Your job is to set down the stretch of entries that opens with the line containing "437,0 L 457,15" and closes with the line containing "<!-- north arrow -->". Keep both end lines, copy each exactly, and add nothing.

++++++

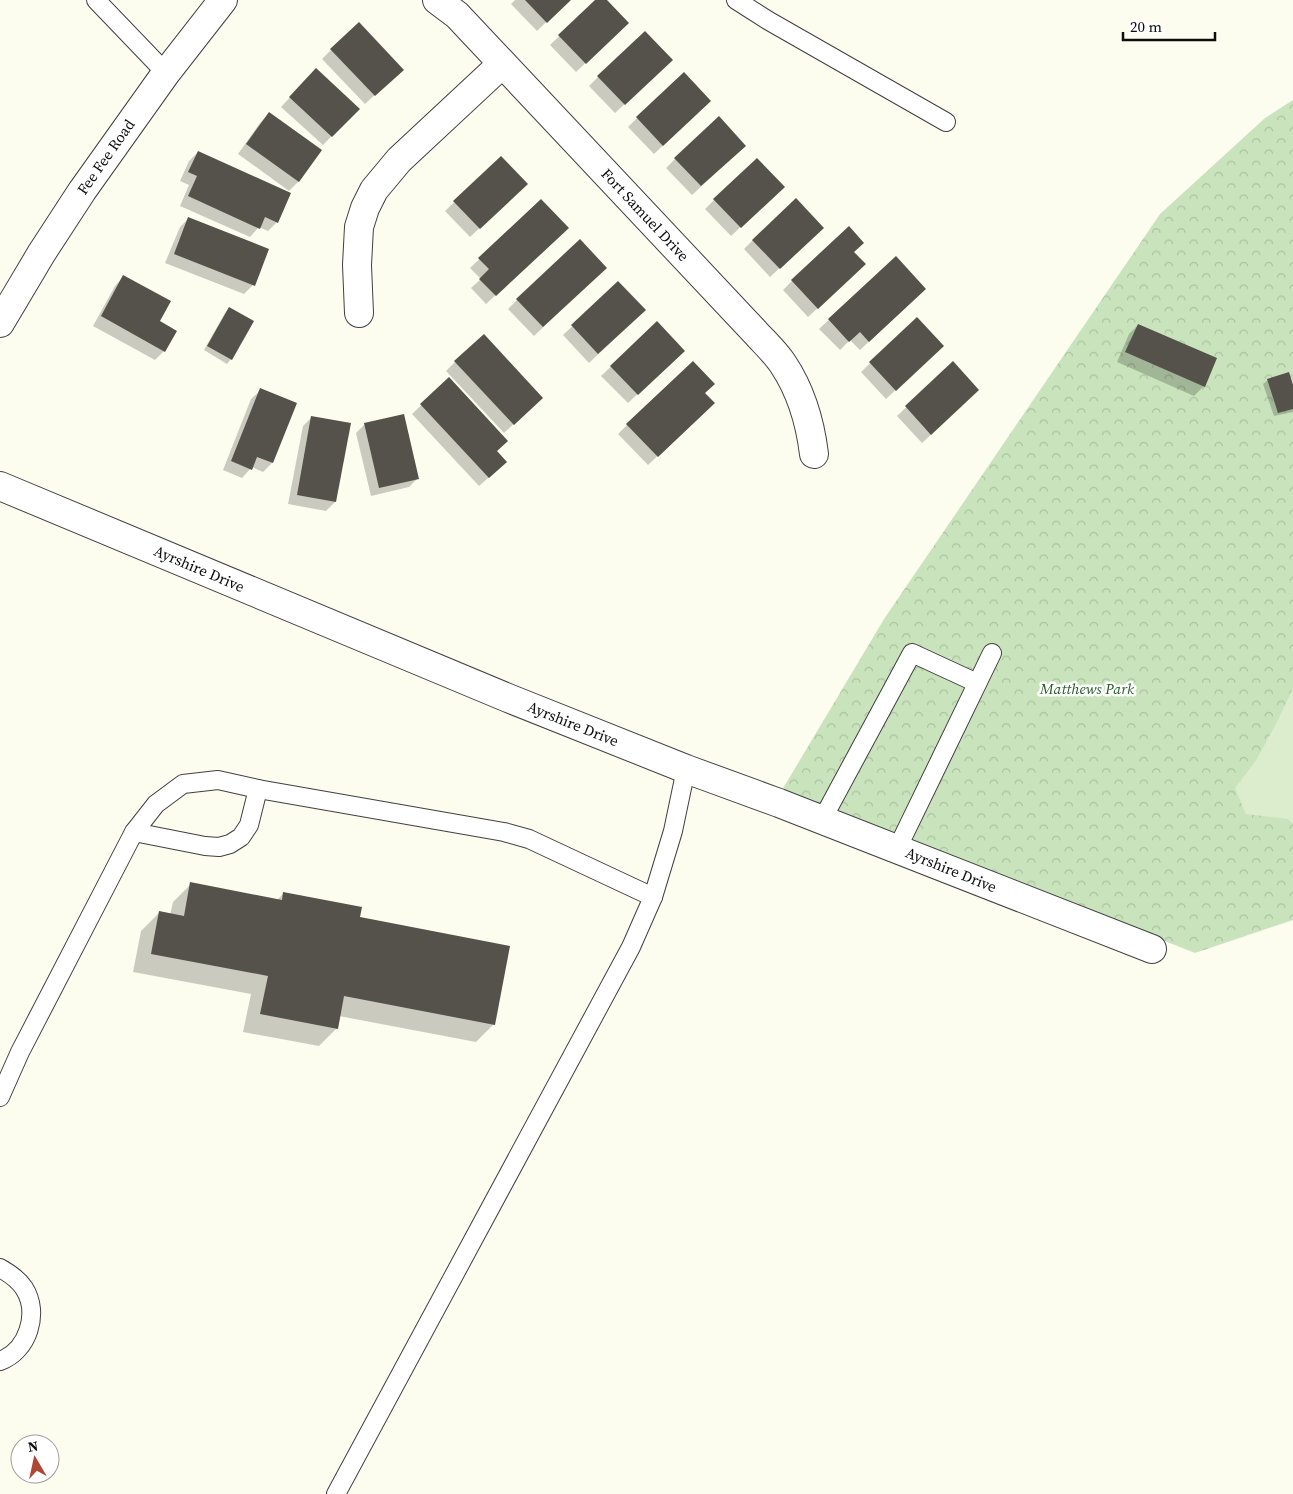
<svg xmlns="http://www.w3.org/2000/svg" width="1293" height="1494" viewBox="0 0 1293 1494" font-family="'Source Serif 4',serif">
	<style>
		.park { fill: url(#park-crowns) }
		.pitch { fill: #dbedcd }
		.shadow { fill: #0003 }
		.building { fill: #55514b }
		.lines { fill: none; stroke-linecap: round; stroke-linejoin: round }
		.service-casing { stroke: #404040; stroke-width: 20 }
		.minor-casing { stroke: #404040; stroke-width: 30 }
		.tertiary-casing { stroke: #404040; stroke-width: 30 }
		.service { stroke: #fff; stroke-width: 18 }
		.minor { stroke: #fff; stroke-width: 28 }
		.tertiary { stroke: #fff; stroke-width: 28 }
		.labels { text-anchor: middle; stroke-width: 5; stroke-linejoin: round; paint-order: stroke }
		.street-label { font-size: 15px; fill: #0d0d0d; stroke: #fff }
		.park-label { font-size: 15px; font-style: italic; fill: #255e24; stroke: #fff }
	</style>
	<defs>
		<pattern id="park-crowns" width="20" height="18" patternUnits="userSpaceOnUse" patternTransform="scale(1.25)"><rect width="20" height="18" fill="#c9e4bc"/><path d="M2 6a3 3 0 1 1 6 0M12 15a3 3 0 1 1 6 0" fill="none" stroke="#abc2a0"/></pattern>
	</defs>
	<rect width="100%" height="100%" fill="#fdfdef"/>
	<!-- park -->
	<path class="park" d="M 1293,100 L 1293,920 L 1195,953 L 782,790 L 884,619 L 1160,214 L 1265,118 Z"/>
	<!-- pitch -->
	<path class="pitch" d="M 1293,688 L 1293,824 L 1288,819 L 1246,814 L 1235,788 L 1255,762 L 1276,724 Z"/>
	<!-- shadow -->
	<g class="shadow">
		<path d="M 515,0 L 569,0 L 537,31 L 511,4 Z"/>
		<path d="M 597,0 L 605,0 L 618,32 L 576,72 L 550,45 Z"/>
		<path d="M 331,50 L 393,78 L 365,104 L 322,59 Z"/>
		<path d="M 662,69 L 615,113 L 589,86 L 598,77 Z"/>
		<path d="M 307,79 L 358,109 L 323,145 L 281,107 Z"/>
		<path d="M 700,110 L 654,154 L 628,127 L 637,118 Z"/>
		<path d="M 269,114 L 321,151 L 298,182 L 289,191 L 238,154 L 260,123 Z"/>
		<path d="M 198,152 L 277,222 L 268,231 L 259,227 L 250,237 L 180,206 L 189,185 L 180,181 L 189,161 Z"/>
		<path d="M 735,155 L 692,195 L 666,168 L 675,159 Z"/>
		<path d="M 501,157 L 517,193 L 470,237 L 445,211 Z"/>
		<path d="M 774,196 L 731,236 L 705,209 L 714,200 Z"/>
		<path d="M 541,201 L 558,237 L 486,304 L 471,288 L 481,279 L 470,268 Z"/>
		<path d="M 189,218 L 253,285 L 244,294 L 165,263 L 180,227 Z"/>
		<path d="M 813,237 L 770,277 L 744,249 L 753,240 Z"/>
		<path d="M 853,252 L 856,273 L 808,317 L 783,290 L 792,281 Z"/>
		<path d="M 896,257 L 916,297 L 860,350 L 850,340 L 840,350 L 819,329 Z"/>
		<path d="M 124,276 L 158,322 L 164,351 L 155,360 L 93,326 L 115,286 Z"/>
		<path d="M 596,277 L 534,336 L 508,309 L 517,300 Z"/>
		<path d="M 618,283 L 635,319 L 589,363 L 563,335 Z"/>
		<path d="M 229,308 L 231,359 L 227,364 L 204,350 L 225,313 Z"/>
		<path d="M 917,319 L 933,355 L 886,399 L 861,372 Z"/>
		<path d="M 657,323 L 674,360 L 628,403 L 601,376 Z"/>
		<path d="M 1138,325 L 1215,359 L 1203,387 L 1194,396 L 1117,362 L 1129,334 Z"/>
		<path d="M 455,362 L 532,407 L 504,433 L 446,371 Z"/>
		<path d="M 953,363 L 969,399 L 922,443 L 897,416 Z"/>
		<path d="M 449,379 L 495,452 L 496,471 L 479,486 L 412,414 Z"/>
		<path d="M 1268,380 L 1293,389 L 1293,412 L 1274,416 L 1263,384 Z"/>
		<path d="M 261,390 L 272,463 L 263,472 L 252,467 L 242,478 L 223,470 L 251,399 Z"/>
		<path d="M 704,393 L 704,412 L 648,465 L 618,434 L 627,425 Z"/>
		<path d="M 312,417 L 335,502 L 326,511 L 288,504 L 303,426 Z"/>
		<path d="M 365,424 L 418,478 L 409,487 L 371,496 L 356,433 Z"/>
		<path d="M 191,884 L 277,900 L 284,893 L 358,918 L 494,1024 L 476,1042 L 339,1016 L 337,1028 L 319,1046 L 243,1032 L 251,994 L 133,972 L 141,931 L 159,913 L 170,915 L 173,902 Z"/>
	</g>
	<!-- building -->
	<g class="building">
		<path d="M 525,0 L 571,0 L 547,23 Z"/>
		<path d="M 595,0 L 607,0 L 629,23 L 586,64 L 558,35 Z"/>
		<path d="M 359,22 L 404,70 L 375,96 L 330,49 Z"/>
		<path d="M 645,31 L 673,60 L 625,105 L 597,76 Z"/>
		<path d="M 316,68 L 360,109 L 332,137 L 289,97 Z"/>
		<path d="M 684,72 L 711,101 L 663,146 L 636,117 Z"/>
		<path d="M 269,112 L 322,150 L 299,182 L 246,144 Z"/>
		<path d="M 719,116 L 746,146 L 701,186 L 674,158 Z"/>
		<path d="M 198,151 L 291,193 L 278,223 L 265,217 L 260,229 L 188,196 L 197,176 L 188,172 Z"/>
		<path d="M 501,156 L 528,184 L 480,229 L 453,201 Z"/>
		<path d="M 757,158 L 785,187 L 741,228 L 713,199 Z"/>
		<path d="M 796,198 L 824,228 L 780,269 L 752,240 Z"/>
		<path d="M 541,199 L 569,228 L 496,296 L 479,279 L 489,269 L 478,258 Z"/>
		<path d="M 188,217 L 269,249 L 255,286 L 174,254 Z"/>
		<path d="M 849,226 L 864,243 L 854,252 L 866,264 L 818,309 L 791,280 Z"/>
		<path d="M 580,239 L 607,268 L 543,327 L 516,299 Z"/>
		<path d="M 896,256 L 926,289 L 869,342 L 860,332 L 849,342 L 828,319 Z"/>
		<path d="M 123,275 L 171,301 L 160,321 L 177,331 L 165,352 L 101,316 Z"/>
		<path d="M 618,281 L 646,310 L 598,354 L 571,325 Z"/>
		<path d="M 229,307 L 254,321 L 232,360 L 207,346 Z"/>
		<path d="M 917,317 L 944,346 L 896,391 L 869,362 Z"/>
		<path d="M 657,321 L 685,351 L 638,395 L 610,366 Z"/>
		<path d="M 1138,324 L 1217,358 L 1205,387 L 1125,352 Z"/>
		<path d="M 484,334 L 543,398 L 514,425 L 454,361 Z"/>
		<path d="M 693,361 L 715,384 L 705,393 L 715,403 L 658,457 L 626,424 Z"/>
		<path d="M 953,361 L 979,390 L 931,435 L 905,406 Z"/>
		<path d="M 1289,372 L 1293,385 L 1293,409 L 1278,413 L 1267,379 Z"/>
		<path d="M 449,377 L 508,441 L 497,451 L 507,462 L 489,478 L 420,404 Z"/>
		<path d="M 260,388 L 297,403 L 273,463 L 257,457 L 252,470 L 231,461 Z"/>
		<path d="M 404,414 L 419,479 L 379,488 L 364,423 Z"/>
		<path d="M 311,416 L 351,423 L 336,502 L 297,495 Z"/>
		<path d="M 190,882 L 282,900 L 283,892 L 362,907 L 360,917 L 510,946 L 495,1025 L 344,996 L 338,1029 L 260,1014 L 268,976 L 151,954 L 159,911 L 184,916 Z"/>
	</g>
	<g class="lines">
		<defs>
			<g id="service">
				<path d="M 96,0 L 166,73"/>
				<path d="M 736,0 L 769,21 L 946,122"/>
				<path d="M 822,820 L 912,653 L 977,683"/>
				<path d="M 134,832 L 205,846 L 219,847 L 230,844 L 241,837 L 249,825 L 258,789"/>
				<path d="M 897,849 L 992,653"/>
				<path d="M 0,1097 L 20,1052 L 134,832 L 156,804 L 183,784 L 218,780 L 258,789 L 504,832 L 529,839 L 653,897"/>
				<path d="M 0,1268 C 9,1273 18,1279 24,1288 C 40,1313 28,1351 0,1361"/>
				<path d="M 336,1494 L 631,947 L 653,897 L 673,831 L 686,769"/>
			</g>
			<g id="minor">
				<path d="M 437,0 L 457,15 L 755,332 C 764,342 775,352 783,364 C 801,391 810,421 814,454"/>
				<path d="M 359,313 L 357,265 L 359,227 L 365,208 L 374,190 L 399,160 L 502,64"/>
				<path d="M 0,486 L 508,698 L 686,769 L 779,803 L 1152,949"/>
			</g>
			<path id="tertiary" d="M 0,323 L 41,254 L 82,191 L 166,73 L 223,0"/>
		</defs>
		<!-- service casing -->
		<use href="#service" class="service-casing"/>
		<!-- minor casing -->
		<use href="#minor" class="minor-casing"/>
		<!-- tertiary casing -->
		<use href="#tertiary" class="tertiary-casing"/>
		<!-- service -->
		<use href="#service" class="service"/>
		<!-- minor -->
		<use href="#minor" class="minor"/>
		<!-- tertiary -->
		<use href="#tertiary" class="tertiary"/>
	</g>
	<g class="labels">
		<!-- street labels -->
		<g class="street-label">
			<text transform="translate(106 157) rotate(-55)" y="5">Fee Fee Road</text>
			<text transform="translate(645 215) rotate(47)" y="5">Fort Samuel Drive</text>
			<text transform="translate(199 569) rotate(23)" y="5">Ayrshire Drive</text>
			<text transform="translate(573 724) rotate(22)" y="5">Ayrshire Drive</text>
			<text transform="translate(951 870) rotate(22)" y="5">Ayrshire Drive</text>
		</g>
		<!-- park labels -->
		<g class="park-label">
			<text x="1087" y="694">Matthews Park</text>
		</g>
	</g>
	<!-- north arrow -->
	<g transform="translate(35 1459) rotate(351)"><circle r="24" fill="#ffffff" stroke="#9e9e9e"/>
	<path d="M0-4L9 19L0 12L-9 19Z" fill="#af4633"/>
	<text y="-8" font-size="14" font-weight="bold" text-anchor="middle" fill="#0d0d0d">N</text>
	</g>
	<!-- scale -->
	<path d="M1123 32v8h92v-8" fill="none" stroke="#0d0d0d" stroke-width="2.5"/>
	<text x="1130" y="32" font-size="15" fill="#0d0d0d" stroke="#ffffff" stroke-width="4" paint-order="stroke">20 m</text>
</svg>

++++++

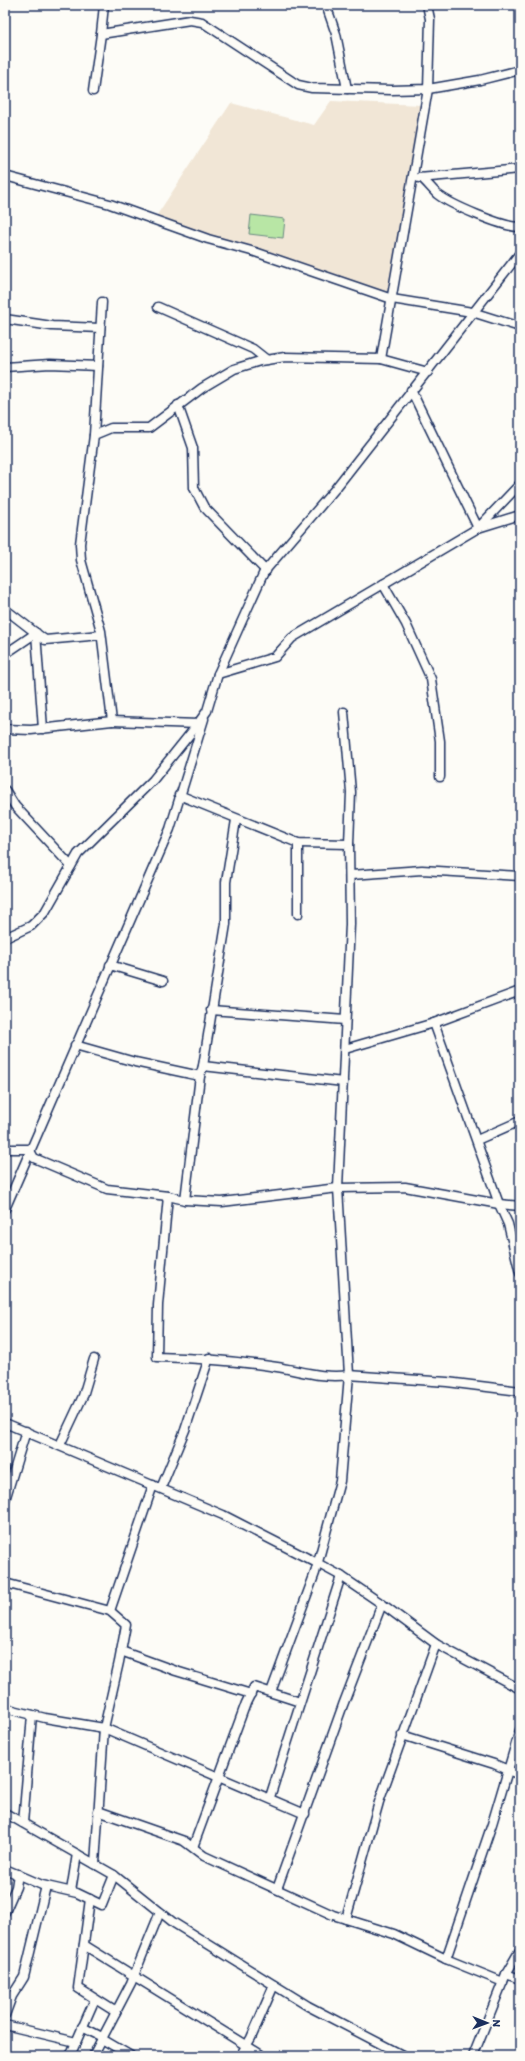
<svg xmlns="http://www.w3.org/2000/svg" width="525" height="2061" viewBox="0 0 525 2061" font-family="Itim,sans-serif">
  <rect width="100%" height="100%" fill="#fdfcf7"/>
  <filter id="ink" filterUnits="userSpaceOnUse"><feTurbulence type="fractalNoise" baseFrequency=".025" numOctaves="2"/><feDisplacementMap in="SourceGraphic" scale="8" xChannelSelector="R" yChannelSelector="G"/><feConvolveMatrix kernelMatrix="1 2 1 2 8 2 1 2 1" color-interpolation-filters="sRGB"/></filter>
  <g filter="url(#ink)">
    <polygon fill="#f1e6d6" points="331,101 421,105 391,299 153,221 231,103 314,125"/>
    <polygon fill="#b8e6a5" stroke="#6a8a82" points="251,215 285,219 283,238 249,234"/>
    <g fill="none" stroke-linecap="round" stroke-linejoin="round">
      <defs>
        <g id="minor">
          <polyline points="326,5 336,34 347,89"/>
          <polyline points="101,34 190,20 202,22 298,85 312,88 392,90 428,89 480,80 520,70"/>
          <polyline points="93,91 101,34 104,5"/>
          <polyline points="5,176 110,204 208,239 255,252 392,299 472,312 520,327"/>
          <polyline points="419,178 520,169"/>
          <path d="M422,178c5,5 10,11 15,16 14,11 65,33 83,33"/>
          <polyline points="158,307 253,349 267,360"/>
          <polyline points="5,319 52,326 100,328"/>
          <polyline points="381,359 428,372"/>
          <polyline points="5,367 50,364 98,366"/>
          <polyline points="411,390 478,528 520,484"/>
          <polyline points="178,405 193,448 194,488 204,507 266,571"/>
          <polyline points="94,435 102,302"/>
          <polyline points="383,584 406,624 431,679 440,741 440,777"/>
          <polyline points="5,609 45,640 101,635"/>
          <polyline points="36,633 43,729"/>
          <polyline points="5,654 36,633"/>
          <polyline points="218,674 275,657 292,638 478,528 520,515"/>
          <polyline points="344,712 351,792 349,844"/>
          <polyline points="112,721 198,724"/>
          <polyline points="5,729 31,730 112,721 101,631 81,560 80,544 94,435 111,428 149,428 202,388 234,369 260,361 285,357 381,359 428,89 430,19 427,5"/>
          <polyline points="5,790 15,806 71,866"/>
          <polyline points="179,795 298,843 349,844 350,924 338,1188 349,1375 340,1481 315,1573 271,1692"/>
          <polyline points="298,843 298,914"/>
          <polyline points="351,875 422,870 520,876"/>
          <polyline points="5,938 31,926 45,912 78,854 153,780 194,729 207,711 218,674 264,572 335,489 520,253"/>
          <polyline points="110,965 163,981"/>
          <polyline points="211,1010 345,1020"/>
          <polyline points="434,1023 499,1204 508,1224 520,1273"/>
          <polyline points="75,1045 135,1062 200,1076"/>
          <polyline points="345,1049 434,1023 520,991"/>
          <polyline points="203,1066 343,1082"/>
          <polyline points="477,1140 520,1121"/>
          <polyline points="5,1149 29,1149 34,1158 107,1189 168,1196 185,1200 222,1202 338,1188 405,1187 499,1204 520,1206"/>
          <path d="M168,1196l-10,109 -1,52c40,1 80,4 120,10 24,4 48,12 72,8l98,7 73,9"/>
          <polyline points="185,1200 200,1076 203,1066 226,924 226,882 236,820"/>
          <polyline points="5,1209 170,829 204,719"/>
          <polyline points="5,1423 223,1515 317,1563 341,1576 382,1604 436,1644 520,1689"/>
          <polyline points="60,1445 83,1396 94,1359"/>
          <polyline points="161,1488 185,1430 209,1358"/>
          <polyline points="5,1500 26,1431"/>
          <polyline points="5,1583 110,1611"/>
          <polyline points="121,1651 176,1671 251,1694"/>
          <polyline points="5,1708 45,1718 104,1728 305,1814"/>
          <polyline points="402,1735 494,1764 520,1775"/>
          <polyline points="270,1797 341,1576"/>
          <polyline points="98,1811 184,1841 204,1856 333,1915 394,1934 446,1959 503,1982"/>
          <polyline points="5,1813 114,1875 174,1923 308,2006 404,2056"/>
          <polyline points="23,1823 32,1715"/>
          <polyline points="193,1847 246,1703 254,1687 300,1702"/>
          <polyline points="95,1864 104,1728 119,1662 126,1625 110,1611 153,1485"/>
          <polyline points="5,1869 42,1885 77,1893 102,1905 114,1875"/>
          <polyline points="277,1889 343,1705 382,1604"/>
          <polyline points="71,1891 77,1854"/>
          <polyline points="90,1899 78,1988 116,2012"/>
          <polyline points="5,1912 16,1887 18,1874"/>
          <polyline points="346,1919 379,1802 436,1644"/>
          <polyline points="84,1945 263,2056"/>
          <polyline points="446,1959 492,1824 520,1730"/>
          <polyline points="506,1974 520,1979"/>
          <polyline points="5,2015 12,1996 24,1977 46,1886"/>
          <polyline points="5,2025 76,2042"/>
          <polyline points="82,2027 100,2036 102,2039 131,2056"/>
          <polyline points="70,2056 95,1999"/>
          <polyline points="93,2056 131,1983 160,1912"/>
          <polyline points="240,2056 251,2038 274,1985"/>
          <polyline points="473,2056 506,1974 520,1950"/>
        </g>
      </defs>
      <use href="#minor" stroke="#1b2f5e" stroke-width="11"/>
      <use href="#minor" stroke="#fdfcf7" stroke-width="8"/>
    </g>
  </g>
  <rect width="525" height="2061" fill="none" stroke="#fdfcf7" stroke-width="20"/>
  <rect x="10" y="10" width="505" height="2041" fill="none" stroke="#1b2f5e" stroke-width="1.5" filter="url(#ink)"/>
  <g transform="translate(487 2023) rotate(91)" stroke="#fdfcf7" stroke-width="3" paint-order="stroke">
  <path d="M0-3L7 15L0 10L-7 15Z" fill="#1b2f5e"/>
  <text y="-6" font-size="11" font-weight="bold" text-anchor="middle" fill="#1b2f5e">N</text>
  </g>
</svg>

++++++

- _EXPECTED ANSWER_
				<path d="M 437,0 L 457,15 L 755,332 C 764,342 775,352 783,364 C 801,391 810,421 814,454"/>
				<path d="M 359,313 L 357,265 L 359,227 L 365,208 L 374,190 L 399,160 L 502,64"/>
				<path d="M 0,486 L 508,698 L 686,769 L 779,803 L 1152,949"/>
			</g>
			<path id="tertiary" d="M 0,323 L 41,254 L 82,191 L 166,73 L 223,0"/>
		</defs>
		<!-- service casing -->
		<use href="#service" class="service-casing"/>
		<!-- minor casing -->
		<use href="#minor" class="minor-casing"/>
		<!-- tertiary casing -->
		<use href="#tertiary" class="tertiary-casing"/>
		<!-- service -->
		<use href="#service" class="service"/>
		<!-- minor -->
		<use href="#minor" class="minor"/>
		<!-- tertiary -->
		<use href="#tertiary" class="tertiary"/>
	</g>
	<g class="labels">
		<!-- street labels -->
		<g class="street-label">
			<text transform="translate(106 157) rotate(-55)" y="5">Fee Fee Road</text>
			<text transform="translate(645 215) rotate(47)" y="5">Fort Samuel Drive</text>
			<text transform="translate(199 569) rotate(23)" y="5">Ayrshire Drive</text>
			<text transform="translate(573 724) rotate(22)" y="5">Ayrshire Drive</text>
			<text transform="translate(951 870) rotate(22)" y="5">Ayrshire Drive</text>
		</g>
		<!-- park labels -->
		<g class="park-label">
			<text x="1087" y="694">Matthews Park</text>
		</g>
	</g>
	<!-- north arrow -->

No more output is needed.